▸ **TASK STATEMENT**: Here the job is to retype the data word for word while leaving the pictures aside.
Start of DATA
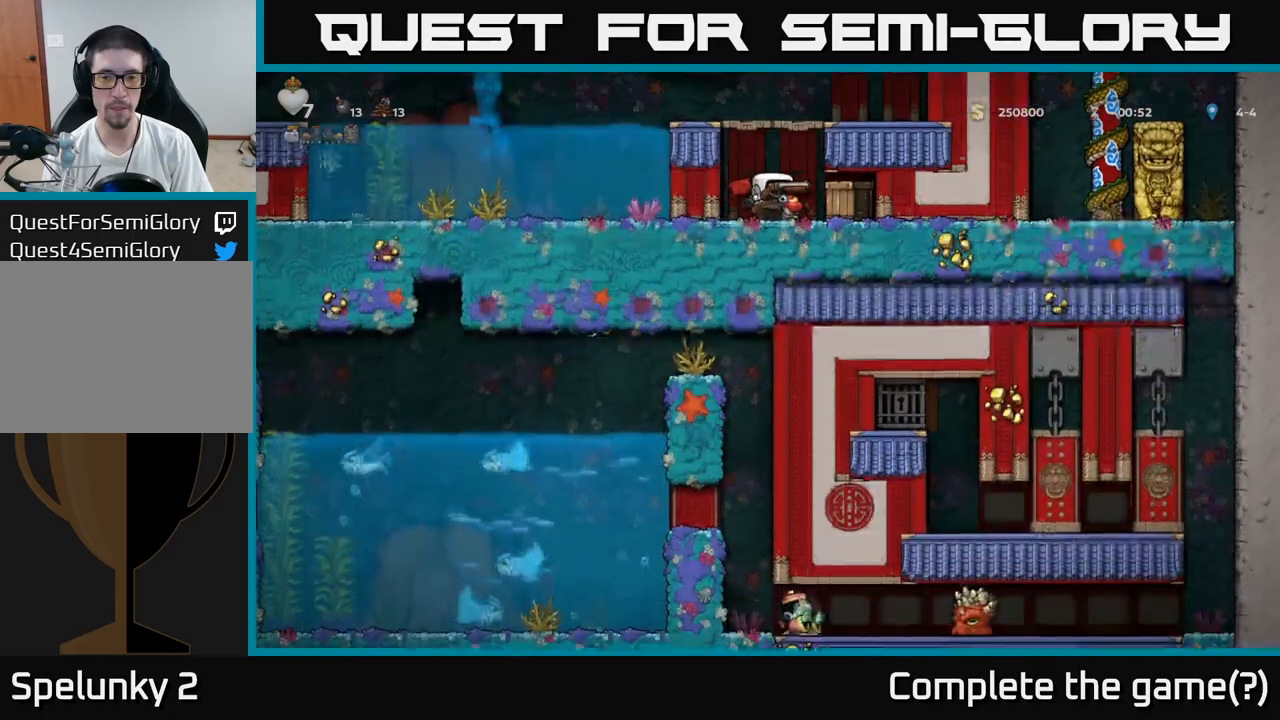
{"buttons": ["X"], "left_stick": "center", "events": [[183, "left_stick", "center"], [450, "X", "down"]]}
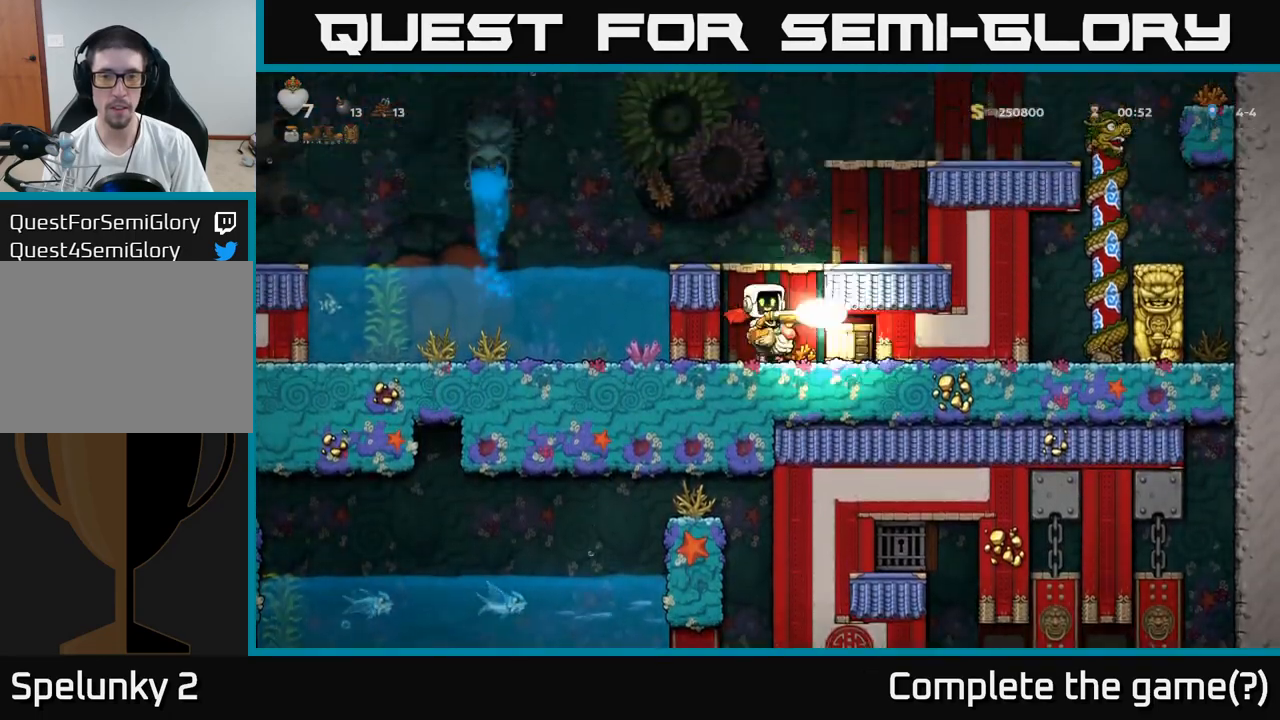
{"buttons": [], "left_stick": "right", "events": [[33, "X", "up"], [417, "left_stick", "right"]]}
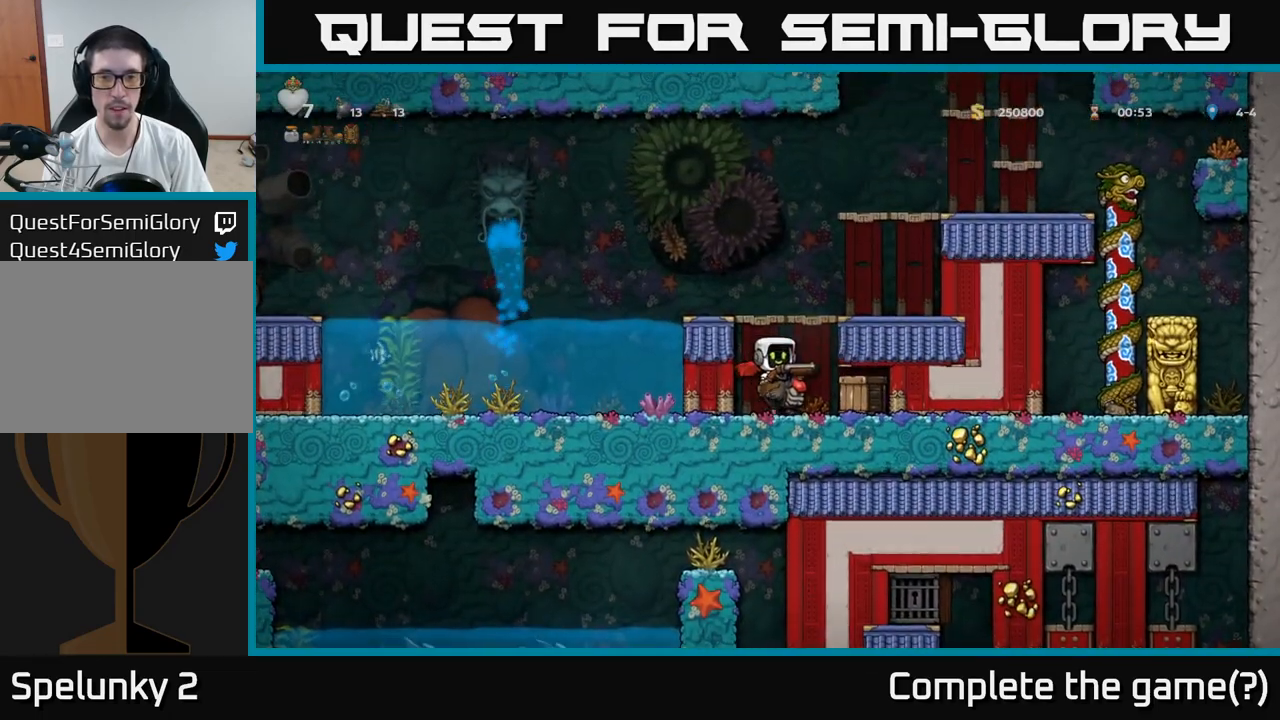
{"buttons": [], "left_stick": "down", "events": [[83, "left_stick", "center"], [150, "X", "down"], [217, "X", "up"], [467, "left_stick", "down"]]}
End of DATA
▸ **FINISHED EXERCISE**:
{"buttons": ["X"], "left_stick": "center", "events": [[183, "left_stick", "center"], [450, "X", "down"]]}
{"buttons": [], "left_stick": "right", "events": [[33, "X", "up"], [417, "left_stick", "right"]]}
{"buttons": [], "left_stick": "down", "events": [[83, "left_stick", "center"], [150, "X", "down"], [217, "X", "up"], [467, "left_stick", "down"]]}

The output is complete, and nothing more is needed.